Mary: You must be thinking of the other Mary.

Joseph: No, I'm thinking of you. You go out for a walk and come back pregnant? Who does that? Yeah Mary, tell me that one again.

And the answer to these questions is one must have faith. So simple. Just believe. Just Do It. I like to believe in things—but I try to find out as much as I can about it to make sure that I'm not believing in something preposterous. Blind faith (not the band) is lunacy.

I find that people want to be happy and during X-Mas time, they will be happy even if it kills them. Jesus died so we could be happy. "I'm not going to let him down." But, if you really didn't want to let Jesus down you would emulate his higher principles. Jesus questioned the religious right of his day, he questioned the government, he questioned family, marriage and education—or so the story goes. If you met Jesus he would question your entire lifestyle. He could be, in actuality, a real bummer. He would probably ask you to give up everything you have. No more job, wife, kids, house, car, giant TV, Monday Night Football, He might let you keep the NBA but that's only because he loves the game.

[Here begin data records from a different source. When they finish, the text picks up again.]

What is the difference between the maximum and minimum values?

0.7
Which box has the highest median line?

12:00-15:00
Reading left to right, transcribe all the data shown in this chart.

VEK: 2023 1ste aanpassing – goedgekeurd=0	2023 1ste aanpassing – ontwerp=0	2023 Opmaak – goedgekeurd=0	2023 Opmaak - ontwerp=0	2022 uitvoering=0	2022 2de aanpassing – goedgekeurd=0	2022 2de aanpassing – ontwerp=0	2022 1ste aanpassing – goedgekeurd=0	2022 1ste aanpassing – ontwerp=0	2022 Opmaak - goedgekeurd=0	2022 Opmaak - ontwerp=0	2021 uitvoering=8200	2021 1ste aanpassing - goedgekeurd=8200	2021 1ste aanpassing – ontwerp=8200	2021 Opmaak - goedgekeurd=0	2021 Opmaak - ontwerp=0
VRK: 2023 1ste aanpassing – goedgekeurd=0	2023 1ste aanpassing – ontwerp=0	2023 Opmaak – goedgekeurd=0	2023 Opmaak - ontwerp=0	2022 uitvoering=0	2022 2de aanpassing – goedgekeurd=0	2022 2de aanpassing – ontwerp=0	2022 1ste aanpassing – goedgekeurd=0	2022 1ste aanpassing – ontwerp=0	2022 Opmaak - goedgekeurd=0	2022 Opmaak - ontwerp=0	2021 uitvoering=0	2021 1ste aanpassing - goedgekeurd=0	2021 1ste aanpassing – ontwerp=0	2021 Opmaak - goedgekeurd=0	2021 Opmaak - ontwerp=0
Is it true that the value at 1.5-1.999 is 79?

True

2000 years is a long time ago. Long enough for many facts to be obscured distorted, rewritten and transformed. The finest Biblical scholars argue the difference between a historical Jesus and the one who appears in your dreams. Even Thomas Jefferson rewrote the Bible so it contained no supernatural events.

The 21st Century is a time to imagine what life could be like after we awaken from our long dream. What does life without a bearded God look like? It's time to plan for the future lest we fall into chaos, community shattered, and blame placed.

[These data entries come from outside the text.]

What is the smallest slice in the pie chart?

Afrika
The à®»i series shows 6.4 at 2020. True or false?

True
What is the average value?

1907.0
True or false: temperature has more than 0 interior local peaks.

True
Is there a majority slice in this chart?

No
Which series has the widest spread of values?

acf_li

I find that another group who persist in fairy tales are Democrats. I love talking to them! It's like talking to a child right before they wake up.

DNA: You're smiling.

DEM: I'm having the sweetest dream. The Presidential election is a success, a huge success.

DNA: But you didn't have any choices, except McCain.

DEM: Yes, so we got the best candidate ever. Overwhelming success. So positive.

DNA: But it wasn't overwhelming, the turn out of voters was the same as last time.

DEM: But the youth came out and got involved--more young people voted than ever before.

DNA: That's because the older voters died. Every year older voters die and younger voters take their place.

DEM: But it was a landslide.

DNA: Obama got 52%. That isn't a landslide. In anything else, a little over 50% is failing.

DEM: A real sweep. The country is behind him.

DNA: Not the 48% who lost. The two parties combined is only 120 million, there's 300 million in America. If you add the Republicans to that, it means 240 million people didn't vote for Obama. He has less than 25% of the country who actually casted a vote for him.

DEM: At last we're rid of Bush.

DNA: Are you? His family has had a hand in guiding this country since the 1950s. Oil barons, pharmaceutical CEOs, head of the CIA, governorships of the two states that allow the most cocaine into our country, banking CEOs, 10 times in the Whitehouse as P or VP. Do you really think Bush is going away?

DEM: At least he won't embarrass us anymore. Stop confusing me with facts and let me have a happy moment. What are you a Scrooge?

DNA: No. I'm a Jew. Merry Christmas.